TRY IT: Edit the post on creationist genome rearrangements: write out the part between "For an example" and "still works ok.", inclusive, with "Robertsonian fusion" changed to "chromosomal fusion".

TEXT FOR ANALYSIS:
============
Tuesday, January 10, 2006

Creationist Genome Rearrangements

Following in the footsteps of John Davison, Disco fan and (bad) IDEA club head honcho Casey Luskin has delved into the genome rearrangements discussion. The premise of his argument (from what I can gather seeing as this guy ain't no Dobzhansky) is that humans and other apes do not share a common ancestor because they differ in chromosome number, and that karyotypic change would have been selectively deleterious. There goes the research plan for my postdoc! Anyway, PZ Myers frisks him pretty good, and I added a comment to Myers's post:
Even an argument about duplication would be bogus because of the amount of substantial duplications segregating in populations as Mendelian variants (aka, not mutations in the germline of the previous generation). Luskin doesn't understand how to distill information - yes, there are deleterious rearrangements, but there are also a whole bunch of (nearly) neutral ones. It's just that there has been an ascertainment bias in discovering fussion/fissions, deletions/duplications, and inversion associated with disease. That bias is now fading with population genomic studies of human variation -- there are a lot of structural differences between two "normal" humans.
For an example of the amount of structural variation in the genome, see here. I've also dealt with this when I wrote about a human inversion under selection. And, don't forget that the Robertsonian fusion is probably not responsible for the incompatibility between chimps and humans. Hell, you can take a chunk out of our genome and it still works ok.
============
EXTRACTED MATERIAL:
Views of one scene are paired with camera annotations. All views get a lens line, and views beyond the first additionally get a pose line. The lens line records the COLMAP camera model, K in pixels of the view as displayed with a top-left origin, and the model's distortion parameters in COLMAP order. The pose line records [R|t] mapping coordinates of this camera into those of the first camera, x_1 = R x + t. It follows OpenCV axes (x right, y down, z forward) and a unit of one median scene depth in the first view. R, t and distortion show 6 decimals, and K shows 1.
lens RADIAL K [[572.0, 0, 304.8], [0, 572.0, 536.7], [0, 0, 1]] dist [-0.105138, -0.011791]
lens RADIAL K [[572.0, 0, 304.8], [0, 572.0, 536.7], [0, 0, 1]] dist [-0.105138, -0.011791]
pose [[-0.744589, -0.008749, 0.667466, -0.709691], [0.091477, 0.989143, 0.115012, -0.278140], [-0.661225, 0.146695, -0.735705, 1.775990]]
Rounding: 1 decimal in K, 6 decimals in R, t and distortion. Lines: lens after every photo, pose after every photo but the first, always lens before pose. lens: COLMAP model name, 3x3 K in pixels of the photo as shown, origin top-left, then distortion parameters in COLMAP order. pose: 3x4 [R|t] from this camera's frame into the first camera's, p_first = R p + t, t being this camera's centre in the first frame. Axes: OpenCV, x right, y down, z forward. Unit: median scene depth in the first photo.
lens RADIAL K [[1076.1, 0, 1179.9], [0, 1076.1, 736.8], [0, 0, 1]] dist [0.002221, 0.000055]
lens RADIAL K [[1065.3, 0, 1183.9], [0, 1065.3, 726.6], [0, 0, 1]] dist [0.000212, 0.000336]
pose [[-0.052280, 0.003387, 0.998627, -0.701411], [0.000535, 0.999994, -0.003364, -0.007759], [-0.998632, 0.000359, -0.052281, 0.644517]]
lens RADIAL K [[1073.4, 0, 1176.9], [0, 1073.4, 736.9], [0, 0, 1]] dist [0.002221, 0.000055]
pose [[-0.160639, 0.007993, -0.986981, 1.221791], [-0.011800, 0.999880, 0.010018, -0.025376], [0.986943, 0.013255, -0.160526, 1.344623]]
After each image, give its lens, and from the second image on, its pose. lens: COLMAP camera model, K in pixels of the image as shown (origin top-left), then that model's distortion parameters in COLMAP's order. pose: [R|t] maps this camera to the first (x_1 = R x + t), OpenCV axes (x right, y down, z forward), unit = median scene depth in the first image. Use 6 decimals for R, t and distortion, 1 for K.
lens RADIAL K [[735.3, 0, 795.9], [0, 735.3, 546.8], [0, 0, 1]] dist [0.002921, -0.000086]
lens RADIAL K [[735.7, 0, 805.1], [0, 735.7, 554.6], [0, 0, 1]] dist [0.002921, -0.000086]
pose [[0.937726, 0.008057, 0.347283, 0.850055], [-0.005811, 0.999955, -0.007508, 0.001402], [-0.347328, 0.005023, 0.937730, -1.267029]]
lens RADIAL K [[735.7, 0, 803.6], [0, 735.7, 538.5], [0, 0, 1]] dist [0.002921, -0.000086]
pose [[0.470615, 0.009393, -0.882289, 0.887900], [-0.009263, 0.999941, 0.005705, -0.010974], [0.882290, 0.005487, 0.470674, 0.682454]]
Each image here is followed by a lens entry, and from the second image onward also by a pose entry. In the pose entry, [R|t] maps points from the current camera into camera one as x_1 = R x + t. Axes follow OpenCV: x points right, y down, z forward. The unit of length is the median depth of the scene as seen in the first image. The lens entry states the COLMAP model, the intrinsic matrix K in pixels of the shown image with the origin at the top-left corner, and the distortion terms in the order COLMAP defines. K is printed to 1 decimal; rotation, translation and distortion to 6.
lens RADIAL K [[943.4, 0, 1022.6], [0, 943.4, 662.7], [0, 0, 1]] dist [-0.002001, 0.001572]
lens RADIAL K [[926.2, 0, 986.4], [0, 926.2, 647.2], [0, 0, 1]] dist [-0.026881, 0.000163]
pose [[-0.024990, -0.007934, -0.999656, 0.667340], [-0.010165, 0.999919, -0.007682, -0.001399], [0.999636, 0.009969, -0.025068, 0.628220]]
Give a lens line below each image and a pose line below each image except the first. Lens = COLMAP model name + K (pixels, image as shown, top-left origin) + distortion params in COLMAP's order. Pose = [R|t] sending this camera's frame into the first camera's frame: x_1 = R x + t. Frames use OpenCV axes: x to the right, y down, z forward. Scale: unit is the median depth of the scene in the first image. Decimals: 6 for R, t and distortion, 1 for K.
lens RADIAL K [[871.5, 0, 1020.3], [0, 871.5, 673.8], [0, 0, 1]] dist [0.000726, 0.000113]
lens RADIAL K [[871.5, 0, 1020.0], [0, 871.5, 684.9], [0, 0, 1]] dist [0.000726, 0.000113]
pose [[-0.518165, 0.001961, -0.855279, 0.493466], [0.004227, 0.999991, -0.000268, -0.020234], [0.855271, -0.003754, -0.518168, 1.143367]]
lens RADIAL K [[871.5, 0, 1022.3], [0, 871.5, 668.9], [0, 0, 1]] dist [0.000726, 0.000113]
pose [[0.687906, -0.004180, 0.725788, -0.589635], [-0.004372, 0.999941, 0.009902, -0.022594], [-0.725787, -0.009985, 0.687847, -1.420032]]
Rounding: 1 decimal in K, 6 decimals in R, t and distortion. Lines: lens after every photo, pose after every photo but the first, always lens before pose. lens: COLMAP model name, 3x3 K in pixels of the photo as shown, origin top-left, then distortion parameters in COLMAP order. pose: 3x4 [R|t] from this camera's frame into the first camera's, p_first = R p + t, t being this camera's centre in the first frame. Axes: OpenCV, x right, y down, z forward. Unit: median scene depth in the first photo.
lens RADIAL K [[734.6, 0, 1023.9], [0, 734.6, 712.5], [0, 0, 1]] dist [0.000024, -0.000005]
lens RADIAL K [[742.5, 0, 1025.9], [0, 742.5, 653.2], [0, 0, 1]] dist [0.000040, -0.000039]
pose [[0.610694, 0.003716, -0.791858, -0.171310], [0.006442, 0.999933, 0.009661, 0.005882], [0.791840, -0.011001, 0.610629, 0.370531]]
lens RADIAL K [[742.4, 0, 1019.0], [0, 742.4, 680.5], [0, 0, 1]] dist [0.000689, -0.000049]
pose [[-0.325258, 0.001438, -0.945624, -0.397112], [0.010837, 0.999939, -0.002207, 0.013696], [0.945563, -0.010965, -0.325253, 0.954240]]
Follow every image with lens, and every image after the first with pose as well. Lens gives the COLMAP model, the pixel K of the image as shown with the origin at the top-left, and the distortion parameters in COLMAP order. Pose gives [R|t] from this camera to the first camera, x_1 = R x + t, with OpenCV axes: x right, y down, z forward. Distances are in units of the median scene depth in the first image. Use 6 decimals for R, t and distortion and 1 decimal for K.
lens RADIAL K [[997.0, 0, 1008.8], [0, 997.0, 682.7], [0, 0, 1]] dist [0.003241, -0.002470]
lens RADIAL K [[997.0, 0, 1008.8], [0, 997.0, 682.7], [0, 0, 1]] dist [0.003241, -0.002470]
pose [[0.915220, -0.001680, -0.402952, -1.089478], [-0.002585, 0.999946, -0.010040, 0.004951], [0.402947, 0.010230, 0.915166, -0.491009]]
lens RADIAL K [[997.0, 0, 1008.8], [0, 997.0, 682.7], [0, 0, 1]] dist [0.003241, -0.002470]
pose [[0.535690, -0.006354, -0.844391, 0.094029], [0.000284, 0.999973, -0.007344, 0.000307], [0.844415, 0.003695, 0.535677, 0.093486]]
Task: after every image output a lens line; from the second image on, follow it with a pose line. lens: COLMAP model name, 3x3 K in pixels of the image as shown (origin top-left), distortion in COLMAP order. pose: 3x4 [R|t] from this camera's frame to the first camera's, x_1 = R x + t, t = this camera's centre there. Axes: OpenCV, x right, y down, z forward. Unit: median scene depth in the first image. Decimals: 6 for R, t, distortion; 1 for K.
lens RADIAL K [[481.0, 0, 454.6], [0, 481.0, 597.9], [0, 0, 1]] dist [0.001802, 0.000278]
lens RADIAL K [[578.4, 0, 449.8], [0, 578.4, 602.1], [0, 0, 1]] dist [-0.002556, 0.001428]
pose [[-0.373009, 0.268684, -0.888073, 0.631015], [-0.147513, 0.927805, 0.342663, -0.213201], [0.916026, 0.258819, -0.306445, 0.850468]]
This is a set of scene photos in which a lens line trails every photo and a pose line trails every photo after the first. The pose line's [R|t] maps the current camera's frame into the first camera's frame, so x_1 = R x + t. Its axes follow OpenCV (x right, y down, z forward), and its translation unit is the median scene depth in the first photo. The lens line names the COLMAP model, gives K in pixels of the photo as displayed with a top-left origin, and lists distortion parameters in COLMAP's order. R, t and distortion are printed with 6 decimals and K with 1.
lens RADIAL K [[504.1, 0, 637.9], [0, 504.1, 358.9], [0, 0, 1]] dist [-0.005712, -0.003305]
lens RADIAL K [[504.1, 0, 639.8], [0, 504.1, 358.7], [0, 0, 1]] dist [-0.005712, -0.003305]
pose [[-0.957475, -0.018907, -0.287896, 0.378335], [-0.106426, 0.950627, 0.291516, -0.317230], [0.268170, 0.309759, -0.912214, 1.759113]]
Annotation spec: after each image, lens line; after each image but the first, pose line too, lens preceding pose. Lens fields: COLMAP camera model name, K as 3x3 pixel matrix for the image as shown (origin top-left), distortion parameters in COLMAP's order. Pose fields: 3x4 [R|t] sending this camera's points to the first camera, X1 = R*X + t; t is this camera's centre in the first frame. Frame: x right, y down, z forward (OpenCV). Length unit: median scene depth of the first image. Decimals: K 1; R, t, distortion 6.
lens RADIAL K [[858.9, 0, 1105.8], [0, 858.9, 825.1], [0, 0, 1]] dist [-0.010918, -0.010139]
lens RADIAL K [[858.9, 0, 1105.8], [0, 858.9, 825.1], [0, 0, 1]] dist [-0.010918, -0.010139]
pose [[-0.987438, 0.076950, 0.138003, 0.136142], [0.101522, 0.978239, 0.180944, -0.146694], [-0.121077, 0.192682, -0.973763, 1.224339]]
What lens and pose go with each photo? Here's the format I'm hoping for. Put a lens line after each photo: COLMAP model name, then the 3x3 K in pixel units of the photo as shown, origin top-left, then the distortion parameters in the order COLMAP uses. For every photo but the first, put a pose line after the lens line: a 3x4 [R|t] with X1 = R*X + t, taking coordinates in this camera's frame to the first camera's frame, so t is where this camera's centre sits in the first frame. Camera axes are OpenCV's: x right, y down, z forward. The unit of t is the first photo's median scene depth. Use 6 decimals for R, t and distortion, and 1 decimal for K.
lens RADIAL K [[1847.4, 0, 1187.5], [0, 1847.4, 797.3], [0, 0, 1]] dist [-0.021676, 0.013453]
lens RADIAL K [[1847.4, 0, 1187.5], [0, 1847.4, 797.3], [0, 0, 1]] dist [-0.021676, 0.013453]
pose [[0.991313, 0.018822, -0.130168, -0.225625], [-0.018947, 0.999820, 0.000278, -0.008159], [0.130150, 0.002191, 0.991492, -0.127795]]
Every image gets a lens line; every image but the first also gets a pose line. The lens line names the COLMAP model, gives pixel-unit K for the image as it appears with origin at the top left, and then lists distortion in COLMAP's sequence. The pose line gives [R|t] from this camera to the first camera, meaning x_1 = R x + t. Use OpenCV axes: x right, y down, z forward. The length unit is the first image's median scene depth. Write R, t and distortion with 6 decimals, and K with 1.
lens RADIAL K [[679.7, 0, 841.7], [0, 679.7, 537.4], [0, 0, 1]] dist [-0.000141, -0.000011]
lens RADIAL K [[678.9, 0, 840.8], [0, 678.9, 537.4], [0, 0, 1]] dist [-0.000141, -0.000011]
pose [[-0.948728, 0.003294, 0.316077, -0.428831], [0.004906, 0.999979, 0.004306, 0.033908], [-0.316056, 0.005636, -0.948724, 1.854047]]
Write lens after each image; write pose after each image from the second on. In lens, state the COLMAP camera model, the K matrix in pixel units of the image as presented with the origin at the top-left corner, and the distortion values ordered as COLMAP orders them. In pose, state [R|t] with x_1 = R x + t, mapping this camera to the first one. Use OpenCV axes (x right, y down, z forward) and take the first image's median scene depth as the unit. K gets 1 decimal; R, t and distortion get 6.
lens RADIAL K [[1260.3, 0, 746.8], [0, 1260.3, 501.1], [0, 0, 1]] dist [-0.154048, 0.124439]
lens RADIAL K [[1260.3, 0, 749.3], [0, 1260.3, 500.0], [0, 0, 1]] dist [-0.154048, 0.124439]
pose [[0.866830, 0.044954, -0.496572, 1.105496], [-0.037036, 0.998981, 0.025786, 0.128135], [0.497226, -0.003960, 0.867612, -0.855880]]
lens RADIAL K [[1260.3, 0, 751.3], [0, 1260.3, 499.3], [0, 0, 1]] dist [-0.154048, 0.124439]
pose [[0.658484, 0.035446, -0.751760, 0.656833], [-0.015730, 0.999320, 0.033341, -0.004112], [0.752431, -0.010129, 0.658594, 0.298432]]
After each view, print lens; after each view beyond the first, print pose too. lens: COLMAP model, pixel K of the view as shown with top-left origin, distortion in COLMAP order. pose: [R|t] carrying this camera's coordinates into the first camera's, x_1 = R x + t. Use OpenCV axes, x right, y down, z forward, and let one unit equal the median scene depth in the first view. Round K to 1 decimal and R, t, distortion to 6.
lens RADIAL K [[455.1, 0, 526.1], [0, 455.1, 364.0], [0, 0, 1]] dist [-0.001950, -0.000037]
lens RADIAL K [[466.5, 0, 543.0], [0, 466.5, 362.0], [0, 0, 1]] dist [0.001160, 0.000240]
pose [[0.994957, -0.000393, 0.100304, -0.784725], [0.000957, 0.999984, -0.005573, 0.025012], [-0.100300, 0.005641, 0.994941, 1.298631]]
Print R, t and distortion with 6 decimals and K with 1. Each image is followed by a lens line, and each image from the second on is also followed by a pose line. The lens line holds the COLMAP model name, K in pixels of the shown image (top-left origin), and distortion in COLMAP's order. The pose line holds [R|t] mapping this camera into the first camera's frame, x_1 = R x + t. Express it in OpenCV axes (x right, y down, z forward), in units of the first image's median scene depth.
============
COMPLETED EXERCISE:
For an example of the amount of structural variation in the genome, see here. I've also dealt with this when I wrote about a human inversion under selection. And, don't forget that the chromosomal fusion is probably not responsible for the incompatibility between chimps and humans. Hell, you can take a chunk out of our genome and it still works ok.